The City Paper has reported on the ongoing dispute in Glover Park:
The alley running between Hall Place NW and Tunlaw Road NW in Glover Park is hardly an alley anymore. It's narrow and choked with weeds, and bamboo makes it impassable sans machete. Jersey barriers block one entrance, and a retaining wall holding up one side of the alley appears to be crumbling.
Hall Place resident Tim Robinson obtained permits to park in a spot behind his house last summer. So he called the District Department of Transportation (DDOT) to have the jersey barriers at the front of the alley removed. But soon after they'd been taken away, Tunlaw Road property owner Ron Bitondo had them put back, citing the instability of the retaining wall. (The alley sits 8 feet above the edge of Bitondo's property.)

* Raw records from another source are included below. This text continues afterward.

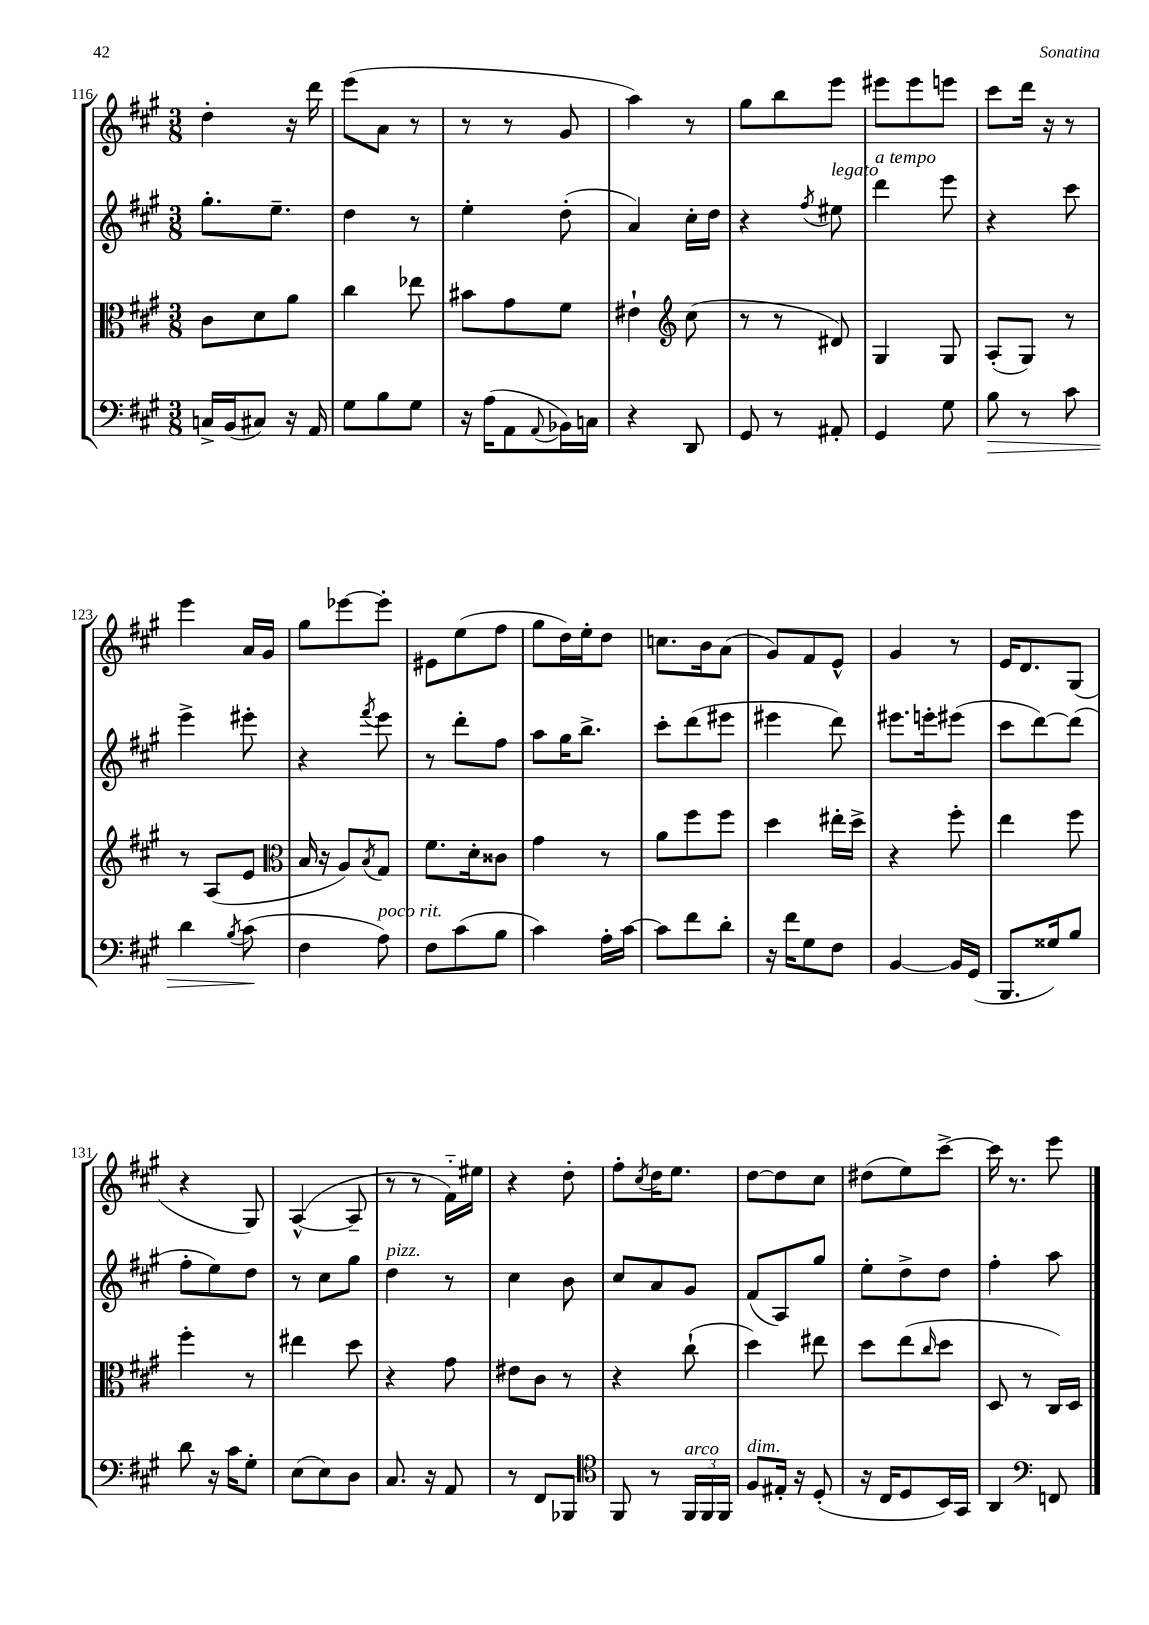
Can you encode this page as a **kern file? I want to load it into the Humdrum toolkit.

**kern	**kern	**kern	**kern
*staff4	*staff3	*staff2	*staff1
*clefF4	*clefC3	*clefG2	*clefG2
*k[f#c#g#]	*k[f#c#g#]	*k[f#c#g#]	*k[f#c#g#]
*M3/8	*M3/8	*M3/8	*M3/8
16C^	8c#	8.gg#'	4dd'
(16BB	.	.	.
8C#)	8d	.	.
.	.	8.ee~	.
16r	8a	.	16r
16AA	.	.	16ddd
=	=	=	=
8G#	4cc#	4dd	(8eee
8B	.	.	8a
8G#	8ee-	8r	8r
=	=	=	=
16r	8b#	4ee'	8r
(16A	.	.	.
8AA	8g#	.	8r
8qqAA	.	.	.
16BB-)	8f#	(8dd'	8g#
16C	.	.	.
=	=	=	=
4r	4e#`	4a)	4aa)
*	*clefG2	*	*
8DD	(8cc#	16cc#'	8r
.	.	16dd	.
=	=	=	=
8GG#	8r	4r	8gg#
8r	8r	.	8bb
.	.	8qff#	.
8AA#'	8d#)	8ee#	8eee
=	=	=	=
4GG#	4G#	4ddd	8eee#
.	.	.	8eee#
8G#	8G#	8eee	8eee
=	=	=	=
8B	(8A'	4r	8ccc#
8r	8G#)	.	16ddd
.	.	.	16r
8c#	8r	8ccc#	8r
=	=	=	=
4d	8r	4eee^	4eee
.	(8A	.	.
8qB	.	.	.
(8c#	8e	8eee#'	16a
.	.	.	16g#
=	=	=	=
*	*clefC3	*	*
4F#	16B	4r	8gg#
.	16r	.	.
.	8A)	.	[8eee-
.	8qB	8qfff#	.
8A)	8G#	8eee	8eee-']
=	=	=	=
8F#	8.f#	8r	8e#
(8c#	.	8ddd'	(8ee
.	16d'	.	.
8B	8c##	8ff#	8ff#
=	=	=	=
4c#)	4g#	8aa	8gg#
.	.	16gg#	16dd)
.	.	8.bb^	16ee'
16A'	8r	.	8dd
[16c#	.	.	.
=	=	=	=
8c#]	8a	8ccc#'	8.cc
8f#	8ff#	(8ddd	.
.	.	.	16b
8d'	8ff#	8eee#	(8a
=	=	=	=
16r	4dd	4eee#	8g#)
16f#	.	.	.
8G#	.	.	8f#
8F#	16ee#'	8ddd)	8e^^
.	16dd^	.	.
=	=	=	=
[4BB	4r	8.eee#	4g#
.	.	16eee'	.
16BB]	8ff#'	(8eee#	8r
(16GG#	.	.	.
=	=	=	=
8.BBB	4ee	8ccc#	16e
.	.	.	8.d
.	.	[8ddd)	.
16G##)	.	.	.
8B	8ff#	(8ddd]	(8G#
=	=	=	=
8d	4ff#'	8ff#'	4r
16r	.	8ee)	.
16c#	.	.	.
8G#'	8r	8dd	8G#)
=	=	=	=
(8E	4ee#	8r	([4A^^
8E)	.	8cc#	.
8D	8dd	8gg#	8A~]
=	=	=	=
8.C#	4r	4dd	8r
.	.	.	8r
16r	.	.	.
8AA	8g#	8r	16f#'~)
.	.	.	16ee#
=	=	=	=
8r	8e#	4cc#	4r
8FF#	8c#	.	.
8BBB-	8r	8b	8dd'
=	=	=	=
*clefC4	*	*	*
8FF#	4r	8cc#	8ff#'
.	.	.	8qcc#
8r	.	8a	16dd
.	.	.	8.ee
24FF#	(8cc#`	8g#	.
24FF#	.	.	.
24FF#	.	.	.
=	=	=	=
8F#	4dd)	(8f#	[8dd
16E#'	.	8A)	8dd]
16r	.	.	.
(8D'	8ee#	8gg#	8cc#
=	=	=	=
16r	8dd	8ee'	(8dd#
16C#	.	.	.
8D	(8ee	8dd^	8ee)
.	16qqcc#	.	.
16BB)	8dd	8dd	[8ccc#^
16GG#	.	.	.
=	=	=	=
4AA	8D	4ff#'	16ccc#]
.	.	.	8.r
.	8r	.	.
*clefF4	*	*	*
8FF	16C#)	8aa	8eee
.	16D	.	.
==	==	==	==
*-	*-	*-	*-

Robinson says DDOT officials told him they'd hire an engineering firm to analyze the alley and come up with some proposals for fixing it, but a short while later, another DDOT official—Robinson doesn't remember exactly who—said nothing was going to happen with the alley because of a “political issue with your neighbor.”
Bitondo co-chaired D.C. Council Chairman Linda Cropp’s mayoral campaign. Says Robinson, “Linda Cropp is in his pocket.”
In the fall, Bitondo submitted an application to close the alley to the city surveyor, complete with a petition with neighbors’ signatures and a $1,870 fee. His petition has wound up as a bill before the D.C. Council to have the alley closed—typical alley-closing procedure.
And now rages a fight that's seen neighbors taking sides—one side of the alley against the other. The Tunlaw folks who live down below the alley support closure; Hall Placers want it left alone for a variety of reasons, the chief one being that a closed alley reverts to private ownership; they'd be responsible for long-neglected pieces of land and would have to pay taxes on it, too.
At an Oct. 10 D.C. Council hearing on the alley, Robinson forced Cropp to acknowledge that she had more-than-typical relationship with Bitondo. But Cropp denied that his financial support of her campaign had anything to do with the alley legislation.
A city employee testified at the hearing that the rules had been followed, and Bitondo denies any impropriety. “It's taking the normal process across the board,” he says.
There is an update to this story. On the Glover Park Listserv one resident posted her report of the proceedings:
For those who asked me to report on yesterday's City Council hearing regarding a proposal to close the alley that runs behind the 2100 blocks of Tunlaw Road and Hall Place:
There was a gigantic turnout, a few dozen people, of whom about 20 testified (including me). More than half of those who testified (mainly Hall Place residents) were strongly opposed. The people in favor (mainly residents of Tunlaw) were as strongly in favor. This week's ANC meeting (7 pm Thursday at Guy Mason) should be interesting! I testified against, because closing the now-impassable alley would prevent its ever being used as a public footpath from 37th St. to the commercial district.
• Reasons to close the alley include that people like the privacy and serenity afforded by the greenery growing there now. People on Tunlaw, a whole house-height lower than Hall Place, also count on the green space to filter and divert heavy rains.
• Reasons not to close the alley include that people want to study whether the alley can be re-opened to car traffic. More than one resident of Hall Place has been granted a permit to park behind his house, but there's no way currently to get his car back there.
• The DC Dept of Transportation seems to have issued two conflicting opinions on whether the alley can be used in the future for vehicular traffic. (The retaining wall that supports it failed in 1961 and was reassembled rather than replaced.)
• The current bill would split up the alley into segments and give each segment to the property owner whose land abuts it. No one, even the people in favor of closing the alley, seems to want that. There was talk of changing the bill so that the
alley would stay public but would be limited to foot traffic.
• People whos land abuts the alley have different ideas of how it could be used, including possibly opening it for foot traffic but installing locked gates that only those adjacent to the alley would have keys to.
• Tamela Gordon, our ANC chair, asked Linda Cropp not to let the City Council act until the ANC has had a chance to investigate the matter.
• Will Miller, who is running unopposed for ANC from the single-member district that includes the alley, asked Mrs. Cropp not to let the Council act before those whose property abuts the alley had gotten together to discuss the matter.
• My new hero, a guy named Roger who lives on a part of Hall Place that has a functional back alley, said that he has no trouble with the people who use his alley as a footpath and that he would like to see the whole alley opened for pedestrian traffic.
There, end of objective report. OK, the part about Roger was not objective. Whatevs. It seems to me that the disposition of this publicly owned land should not be decided only by those whose property abuts it, especially if they're considering installing locked gates. People who want to live adjacent to private green space should maybe buy houses adjacent to private green space. Just a thought.
Thanks to those who signed in support of my testimony. If you have not contacted me but are in favor of keeping the alley open for possible future public uses, including as a footpath, let me know. To repeat from an earlier post, there is no current proposal to build a footpath. The question is whether such a footpath could *ever* be built.